Maria S.
Je veux vous parler de ma grand mère chérie.
Elle et son mari avait une boulangerie dans la Gruyère, au bord de la Sarine. Lui au fournil et elle au ménage, à la caisse, aux enfants et surtout aux comptes de fin de mois. Les clients payaient "au carnet". A chaque fin de mois elle calculait, de tête, les montants dûs. Et comme elle était gentille et bienveillante les sommes n'étaient pas toujours encaissées.
Elle m'a toujours accueillie à bras ouverts. Mon enfance solitaire l'émouvait. Quel plaisir de grimper ces quelques marches et de sentir son parfum et sa douceur. Comme elle était asthmatique elle suçait toujours des bonbons à l'eucalyptus. C'est une des premières odeurs de mon enfance avec celle du pain, des pains d'anis et des bricelets.
Quand je suis devenue jeune maman elle venait en vacances chez moi, quand Chéri était au service militaire. Elle m'a appris à tenir une maison, elle faisait mes raccommodages. Quelquefois elle me morigénait de mon désordre. D'elle j'acceptais tout.
Nous avons eu de grandes conversations qu'elle n'avait pas eu avec ses enfants. Son enfance illégitime et son père qui l'avait accostée sur le chemin. C'est de lui qu'on tient nos cheveux roux m'avait-elle dit. Et sa première culbute (c'était son terme) à 17 ans derrière la fontaine du village.
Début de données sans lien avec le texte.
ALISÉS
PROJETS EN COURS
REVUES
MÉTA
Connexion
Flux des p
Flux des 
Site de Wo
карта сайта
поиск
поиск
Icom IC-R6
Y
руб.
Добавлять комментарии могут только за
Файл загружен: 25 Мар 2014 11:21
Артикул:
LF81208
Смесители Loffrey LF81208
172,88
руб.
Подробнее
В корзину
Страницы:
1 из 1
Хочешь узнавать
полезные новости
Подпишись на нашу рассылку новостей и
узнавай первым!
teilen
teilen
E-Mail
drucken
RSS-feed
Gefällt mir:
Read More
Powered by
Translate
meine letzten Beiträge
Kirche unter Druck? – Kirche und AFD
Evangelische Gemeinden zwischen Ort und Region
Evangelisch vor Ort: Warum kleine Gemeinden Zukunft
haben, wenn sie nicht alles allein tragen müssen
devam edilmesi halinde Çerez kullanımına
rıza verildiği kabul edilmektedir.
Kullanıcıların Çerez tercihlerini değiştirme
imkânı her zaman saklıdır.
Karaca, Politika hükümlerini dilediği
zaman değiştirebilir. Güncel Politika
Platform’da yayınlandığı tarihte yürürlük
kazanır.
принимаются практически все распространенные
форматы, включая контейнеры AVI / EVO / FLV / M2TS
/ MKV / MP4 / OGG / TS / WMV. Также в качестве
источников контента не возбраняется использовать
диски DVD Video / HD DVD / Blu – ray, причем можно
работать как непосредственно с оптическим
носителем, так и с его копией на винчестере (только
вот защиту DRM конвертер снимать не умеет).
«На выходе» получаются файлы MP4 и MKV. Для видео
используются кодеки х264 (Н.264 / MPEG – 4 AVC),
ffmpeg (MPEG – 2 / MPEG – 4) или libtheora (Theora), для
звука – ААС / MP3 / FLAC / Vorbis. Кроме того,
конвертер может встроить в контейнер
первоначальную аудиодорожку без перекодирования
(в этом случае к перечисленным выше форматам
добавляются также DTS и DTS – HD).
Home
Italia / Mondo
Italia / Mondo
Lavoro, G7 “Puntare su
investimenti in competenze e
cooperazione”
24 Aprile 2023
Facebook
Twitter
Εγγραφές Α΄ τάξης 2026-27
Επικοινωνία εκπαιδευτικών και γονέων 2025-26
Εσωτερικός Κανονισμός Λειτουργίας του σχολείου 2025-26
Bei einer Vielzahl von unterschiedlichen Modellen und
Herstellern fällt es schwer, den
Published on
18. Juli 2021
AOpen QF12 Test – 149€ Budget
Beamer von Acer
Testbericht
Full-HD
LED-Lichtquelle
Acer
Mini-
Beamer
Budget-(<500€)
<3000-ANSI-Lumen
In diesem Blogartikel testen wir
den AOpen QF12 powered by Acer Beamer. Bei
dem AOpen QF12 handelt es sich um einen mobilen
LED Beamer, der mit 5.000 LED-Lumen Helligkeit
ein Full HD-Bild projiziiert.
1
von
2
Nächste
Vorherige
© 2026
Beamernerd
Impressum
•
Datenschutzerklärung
Plus tard elle est devenue veuve. Elle a dû soigner mon grand père très longtemps. Mais elle s'ennuyait dans sa grande maison sans confort. Puis un jour elle a pris un petit studio dans la ville voisine. Elle prenait jusqu'à trois douches par jour tant elle était contente. Elle goûtait sa nouvelle indépendance. Elle allait au restaurant, s'achetait des babioles, dînait à n'importe quelle heure. Elle avait enfin des amies et non plus des clientes. Sa fantaisie lui valait d'avoir des amis de tout âge.
Elle s'est éteinte à 88 ans d'un cancer du sein. Je me suis sentie orpheline et aujourd'hui trente ans après elle me manque.